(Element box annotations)
■ ■ ■

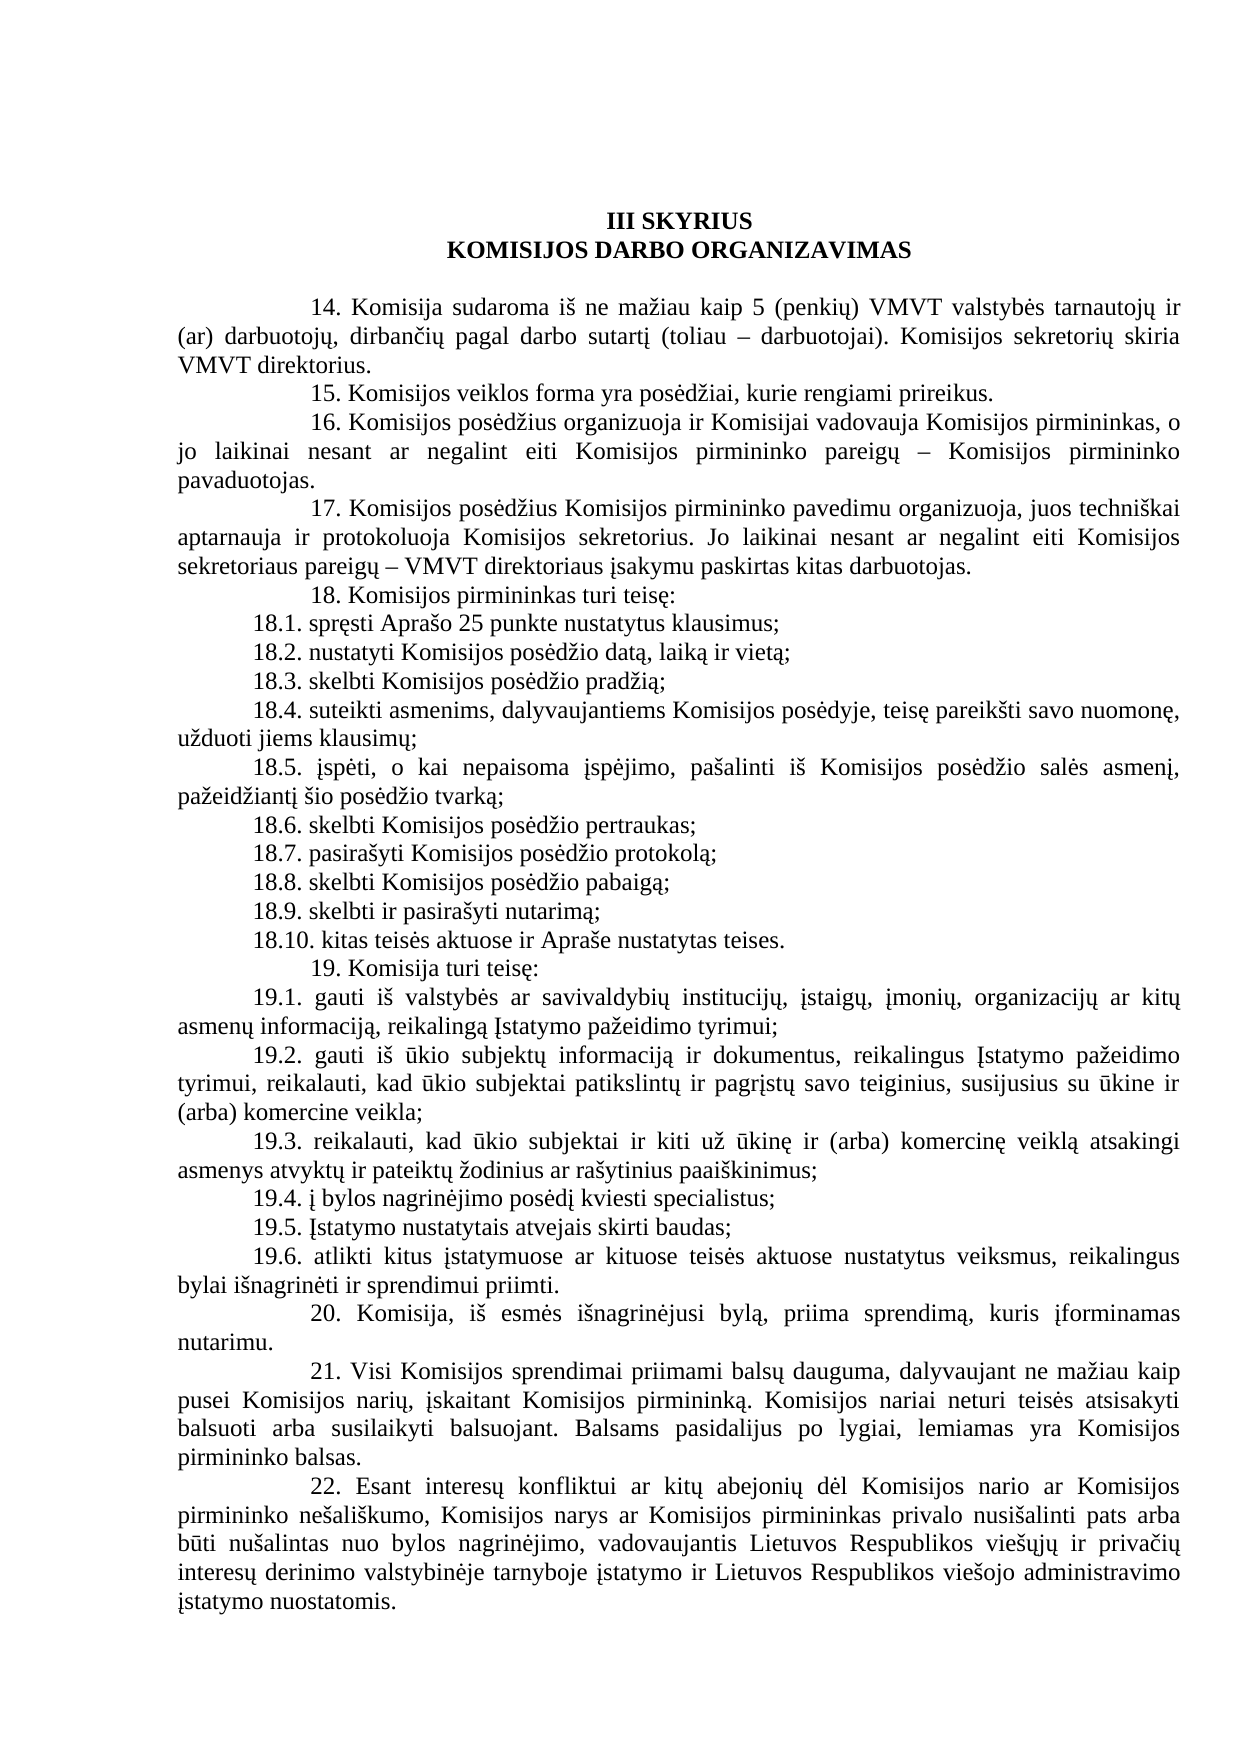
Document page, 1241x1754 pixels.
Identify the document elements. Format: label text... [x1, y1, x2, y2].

text 18.8. skelbti Komisijos posėdžio pabaigą; [177, 867, 1181, 896]
text 21. Visi Komisijos sprendimai priimami balsų dauguma, dalyvaujant ne mažiau kaip pusei Komisijos narių, įskaitant Komisijos pirmininką. Komisijos nariai neturi teisės atsisakyti balsuoti arba susilaikyti balsuojant. Balsams pasidalijus po lygiai, lemiamas yra Komisijos pirmininko balsas. [177, 1356, 1181, 1471]
text 22. Esant interesų konfliktui ar kitų abejonių dėl Komisijos nario ar Komisijos pirmininko nešališkumo, Komisijos narys ar Komisijos pirmininkas privalo nusišalinti pats arba būti nušalintas nuo bylos nagrinėjimo, vadovaujantis Lietuvos Respublikos viešųjų ir privačių interesų derinimo valstybinėje tarnyboje įstatymo ir Lietuvos Respublikos viešojo administravimo įstatymo nuostatomis. [177, 1471, 1181, 1615]
text 18.2. nustatyti Komisijos posėdžio datą, laiką ir vietą; [177, 637, 1181, 666]
text 18.5. įspėti, o kai nepaisoma įspėjimo, pašalinti iš Komisijos posėdžio salės asmenį, pažeidžiantį šio posėdžio tvarką; [177, 752, 1181, 810]
text 19.2. gauti iš ūkio subjektų informaciją ir dokumentus, reikalingus Įstatymo pažeidimo tyrimui, reikalauti, kad ūkio subjektai patikslintų ir pagrįstų savo teiginius, susijusius su ūkine ir (arba) komercine veikla; [177, 1040, 1181, 1126]
text 18.1. spręsti Aprašo 25 punkte nustatytus klausimus; [177, 608, 1181, 637]
text 18.10. kitas teisės aktuose ir Apraše nustatytas teises. [177, 925, 1181, 953]
text 16. Komisijos posėdžius organizuoja ir Komisijai vadovauja Komisijos pirmininkas, o jo laikinai nesant ar negalint eiti Komisijos pirmininko pareigų – Komisijos pirmininko pavaduotojas. [177, 407, 1181, 493]
text 17. Komisijos posėdžius Komisijos pirmininko pavedimu organizuoja, juos techniškai aptarnauja ir protokoluoja Komisijos sekretorius. Jo laikinai nesant ar negalint eiti Komisijos sekretoriaus pareigų – VMVT direktoriaus įsakymu paskirtas kitas darbuotojas. [177, 493, 1181, 580]
text 18.6. skelbti Komisijos posėdžio pertraukas; [177, 810, 1181, 838]
text 18.3. skelbti Komisijos posėdžio pradžią; [177, 666, 1181, 695]
text 19.4. į bylos nagrinėjimo posėdį kviesti specialistus; [177, 1183, 1181, 1212]
text 19.1. gauti iš valstybės ar savivaldybių institucijų, įstaigų, įmonių, organizacijų ar kitų asmenų informaciją, reikalingą Įstatymo pažeidimo tyrimui; [177, 982, 1181, 1040]
text 18. Komisijos pirmininkas turi teisę: [177, 580, 1181, 608]
text 15. Komisijos veiklos forma yra posėdžiai, kurie rengiami prireikus. [177, 378, 1181, 407]
text 18.4. suteikti asmenims, dalyvaujantiems Komisijos posėdyje, teisę pareikšti savo nuomonę, užduoti jiems klausimų; [177, 695, 1181, 752]
text 19.5. Įstatymo nustatytais atvejais skirti baudas; [177, 1212, 1181, 1241]
text 19.3. reikalauti, kad ūkio subjektai ir kiti už ūkinę ir (arba) komercinę veiklą atsakingi asmenys atvyktų ir pateiktų žodinius ar rašytinius paaiškinimus; [177, 1126, 1181, 1183]
text 18.7. pasirašyti Komisijos posėdžio protokolą; [177, 838, 1181, 867]
text 14. Komisija sudaroma iš ne mažiau kaip 5 (penkių) VMVT valstybės tarnautojų ir (ar) darbuotojų, dirbančių pagal darbo sutartį (toliau – darbuotojai). Komisijos sekretorių skiria VMVT direktorius. [177, 292, 1181, 378]
text 18.9. skelbti ir pasirašyti nutarimą; [177, 896, 1181, 925]
text III SKYRIUS [177, 206, 1181, 235]
text 19.6. atlikti kitus įstatymuose ar kituose teisės aktuose nustatytus veiksmus, reikalingus bylai išnagrinėti ir sprendimui priimti. [177, 1241, 1181, 1298]
text KOMISIJOS DARBO ORGANIZAVIMAS [177, 235, 1181, 263]
text 19. Komisija turi teisę: [177, 953, 1181, 982]
text 20. Komisija, iš esmės išnagrinėjusi bylą, priima sprendimą, kuris įforminamas nutarimu. [177, 1298, 1181, 1356]
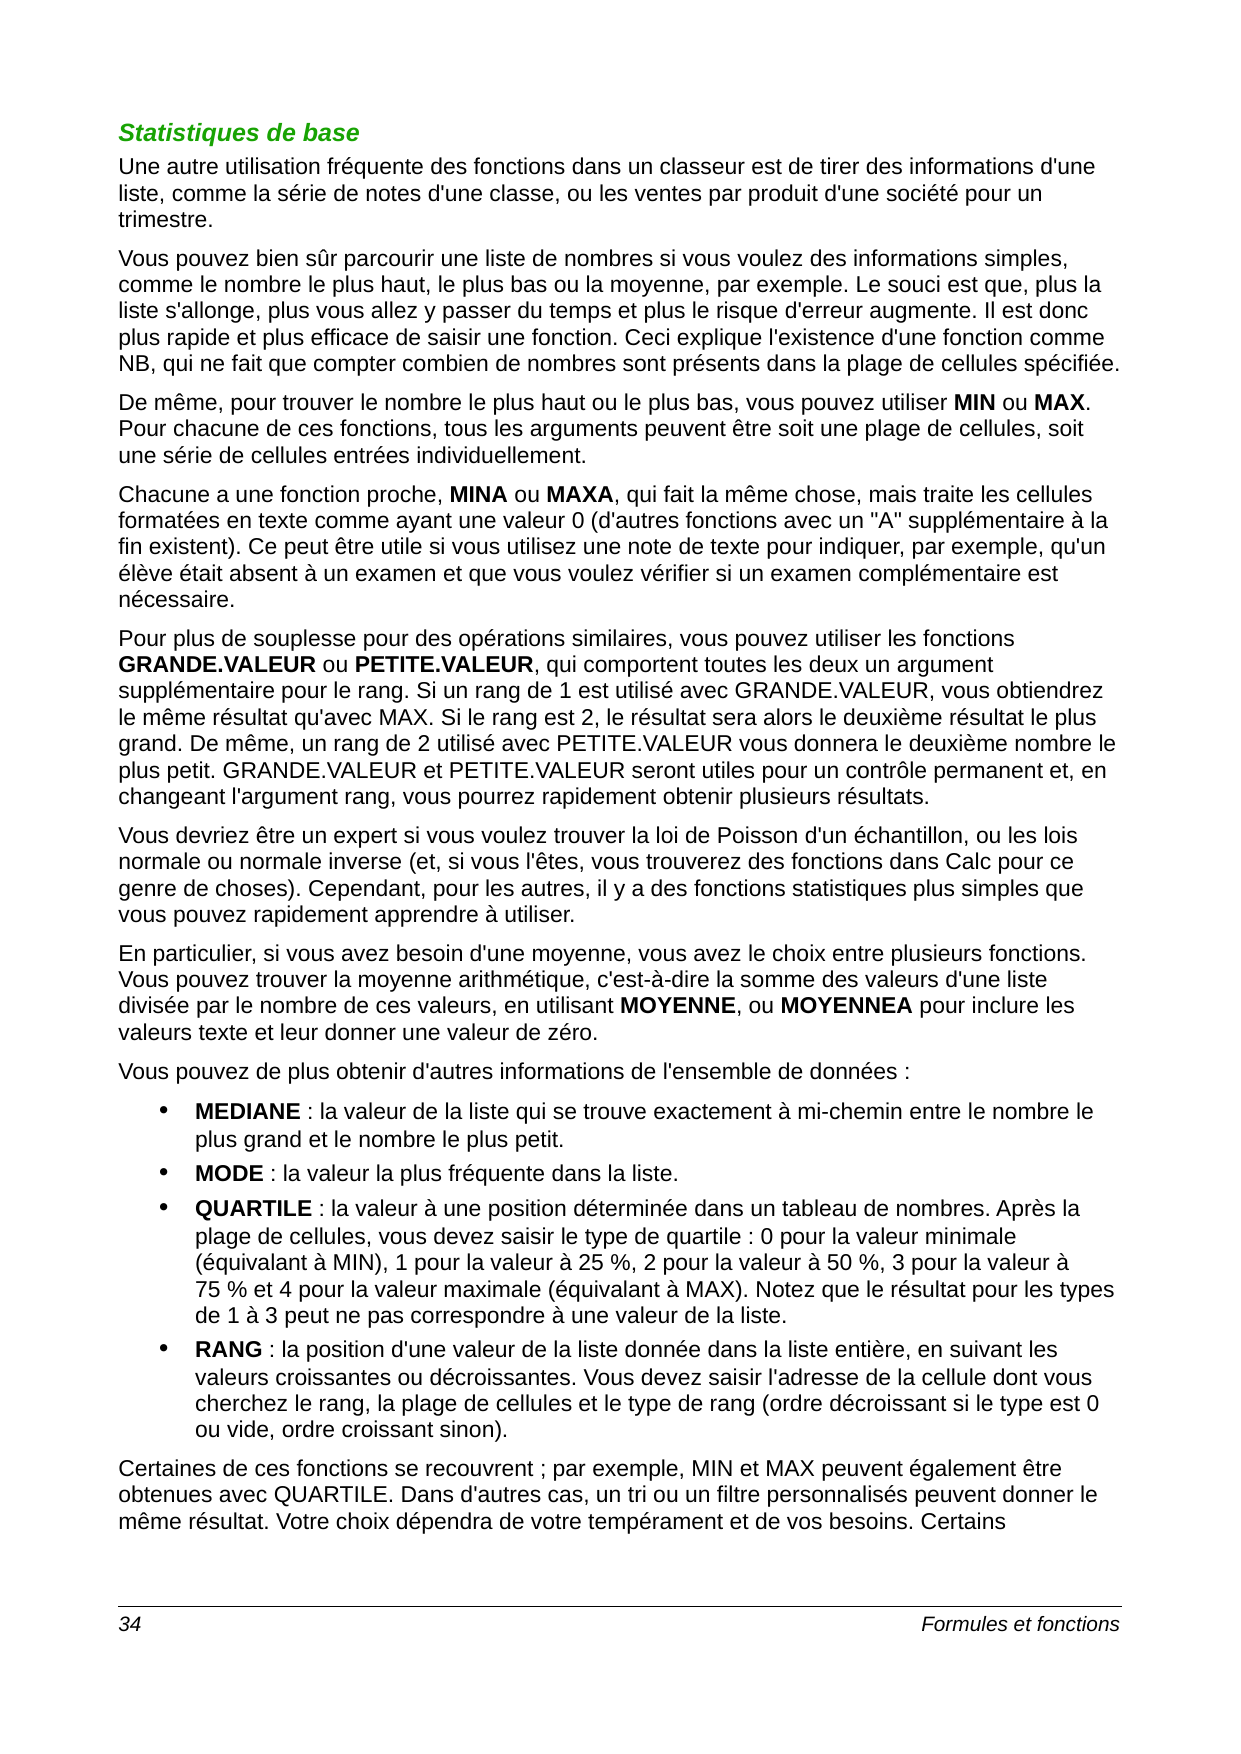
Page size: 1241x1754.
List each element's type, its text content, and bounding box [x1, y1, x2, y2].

■ ■ ■

WRITTEN REQUEST
Can you render the lines from the start of the rows up to and including the line containing "Identify the document" as a numbered list, omitting blank lines and leaving the pictures out?

EXERCISE OUTPUT
1. Document page, 1241x1754 pixels.
2. Identify the document elements. Format: label text... [x1, y1, x2, y2].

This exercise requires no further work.